Infected: Czech Hospital
Just as the COVID-19 outbreak is global, of course, so too is cybercrime.
On Friday, a hospital in the Czech Republic’s second largest city, Brno, suffered an infection that traced to an as-yet-undisclosed strain of malware. University Hospital Brno runs one of the country’s largest COVID-19 testing labs, and the country confirmed its first known case of the disease on March 1, and as of Monday, said the number of known cases of COVID-19 within its borders had reached 298.
The Czech Republic’s National Office for Cyber and Information Security – aka NÚKIB – on Friday dispatched a team of cybersecurity specialists from the government’s computer emergency readiness team, together with police, to assist the hospital with its recovery efforts.
As a result of the malware attack, the hospital was forced to deactivate all IT systems as well as cancel all planned operations and divert incoming, acute patients to the city’s St. Anne’s University Hospital. The hospital’s two other branches – comprising a children’s hospital and a Maternity Hospital – were also hit, ZDNet reports.
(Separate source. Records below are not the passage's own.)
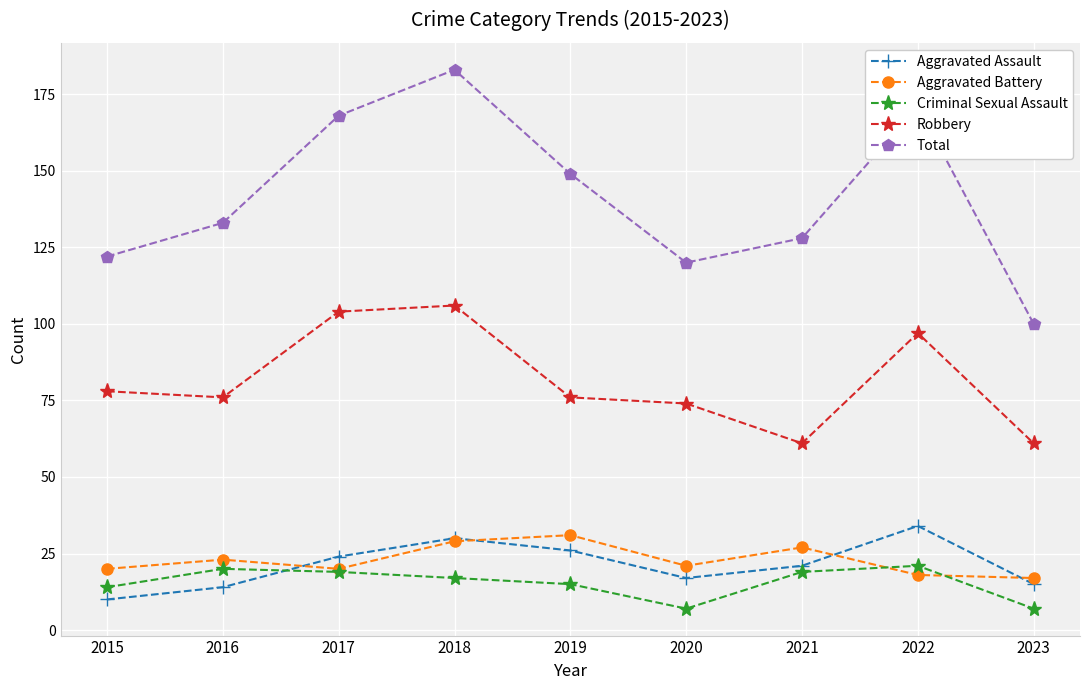

True or false: Robbery and Total cross at least once.

False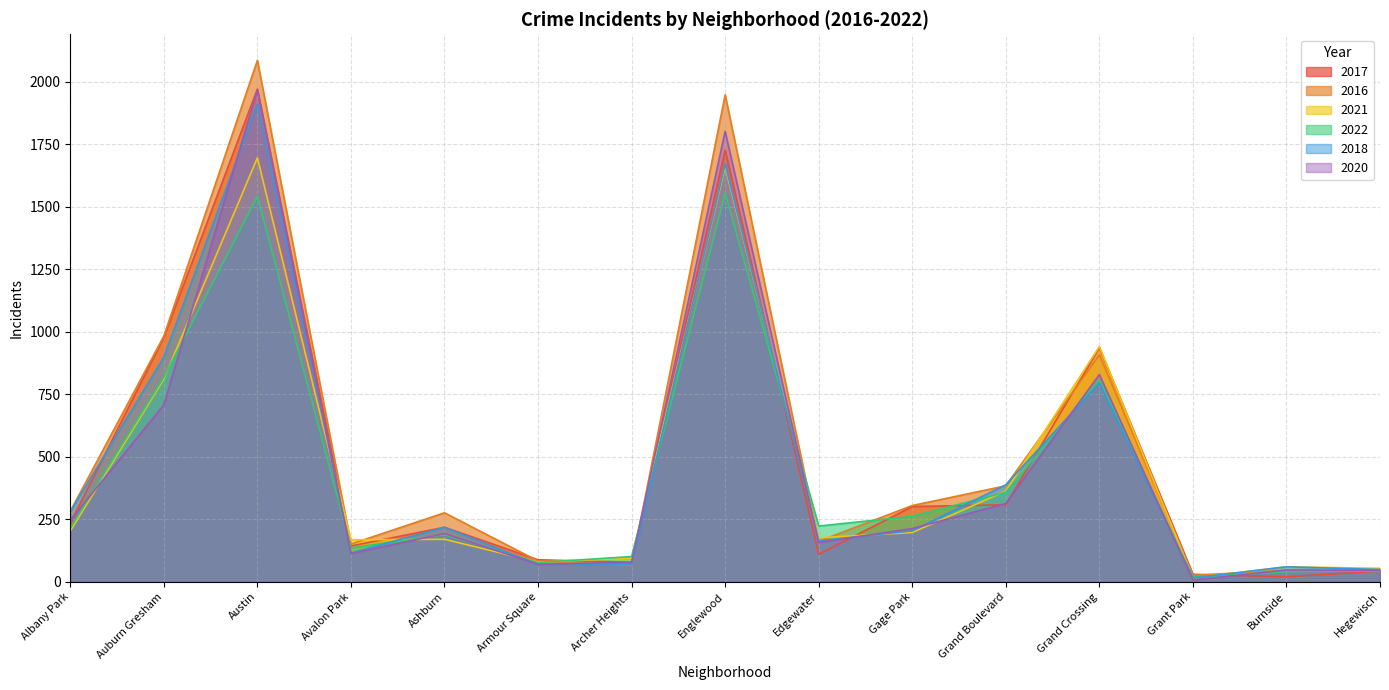

What is the value of the 2016 point at the 6th from the left?

83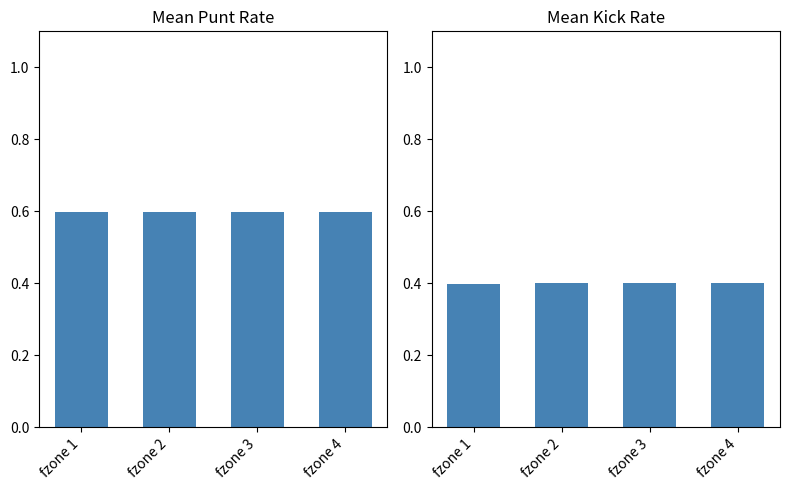

Rank the series by their maximum value, from highest to lowest.

punt, kick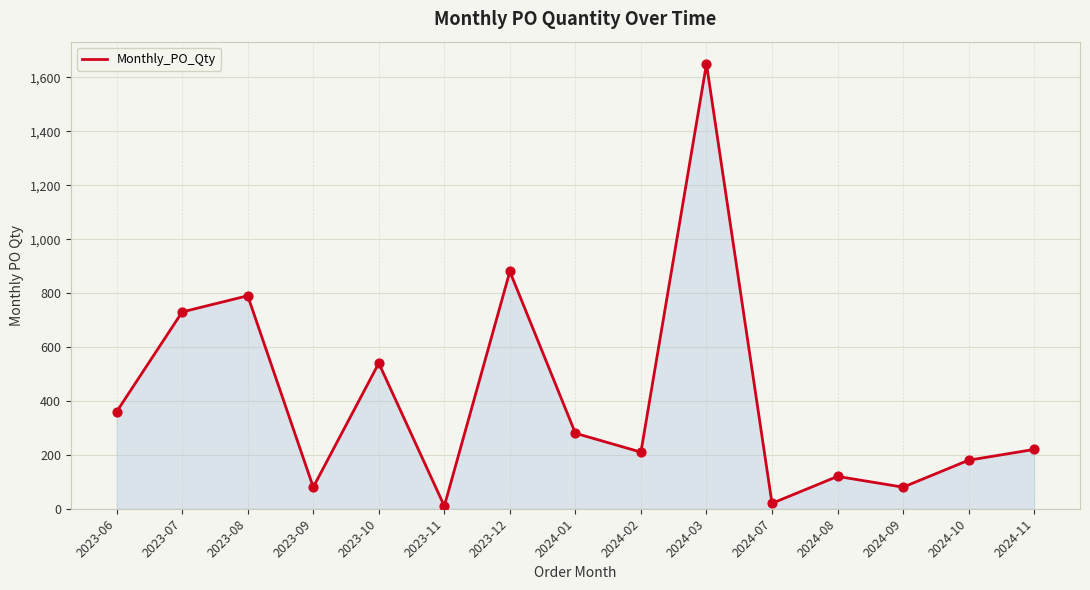

What is the change in value from 2023-10 to 2024-09?

-460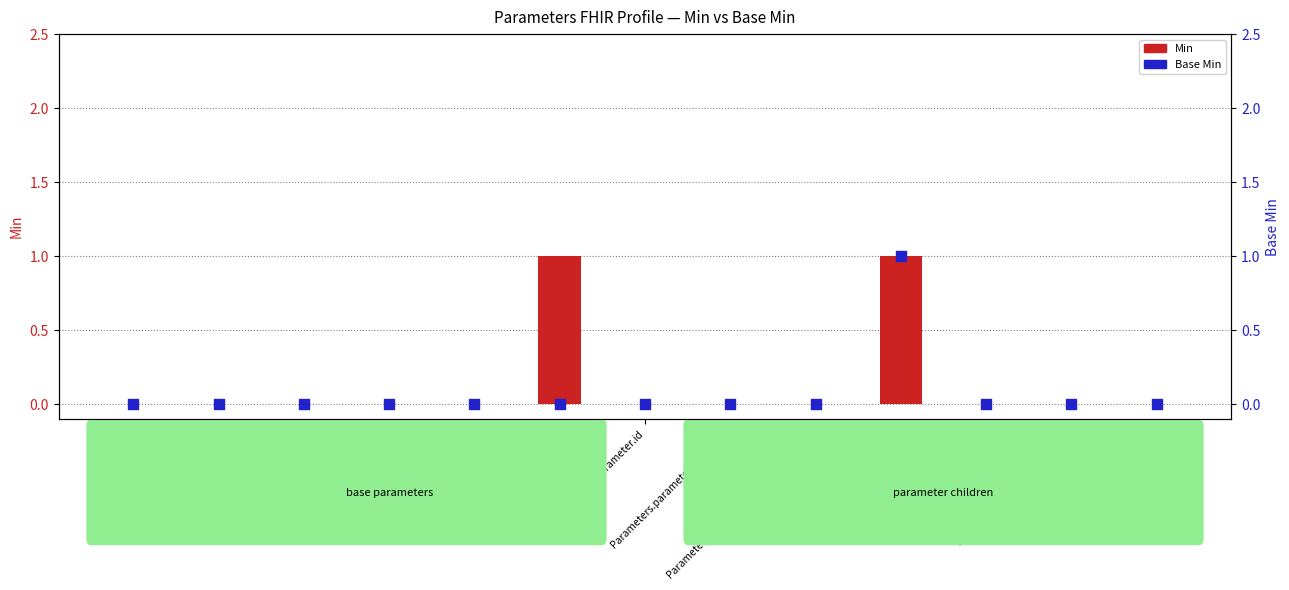

At which category is the sum across all series the highest?

Parameters.parameter.name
The attack occurred at about 2 a.m. local time, Jaroslav Štěrba, the hospital’s director, told public television broadcaster Česká Televise, adding that numerous computers remain down, and staff are having to record patient notes with paper and pen.
“Laboratories for hematology, microbiology and biochemistry – and more sophisticated laboratories for tumor diagnostics and radiological systems – are still working, but there is no ability to transfer information from these laboratories to the patient database system,” Štěrba said. “We are able to examine patients, but we are not yet able to store data. But patient care is being maintained and we are working to be able to store the data soon.”
Cybercrime Undercuts Pandemic Response
Despite the global risk posed by COVID-19, security experts say they have seen few signs that cybercrime gangs might stand down from targeting healthcare facilities. Some, however, have promised to do so, although how far such promises go remains to be seen.
Last December, the Maze ransomware gang promised to avoid hitting “socially significant services” such as 911, telling Bleeping Computer: “We don’t attack hospitals, cancer centers, maternity hospitals and other socially vital objects, up to the point that if someone uses our software to block the latter, we will provide a decrypt for free.”
That claim, which is impossible to verify, also obscures the bigger-picture damage still being done by all ransomware attackers.
“The Maze group has exfiltrated and encrypted the data of governments, medical practices and medical testing labs. The group has also exfiltrated and encrypted the data of logistics companies which, at a time like this, are critically important to the supply chain,” Brett Callow, a threat analyst with security firm Emsisoft, tells Information Security Media Group.
“Even if Maze does avoid targeting ‘social objects’ such as hospitals – a claim which I’d view with extreme skepticism – their actions may nonetheless indirectly interfere the provision of critical services. At a time like this, governments need to be able to communicate, all medical facilities need to be available and supply chains need to be functioning as smoothly as possible,” he says.” Maze and other ransomware groups interfere with those essential functions and their criminal actions may well result in the loss of life.”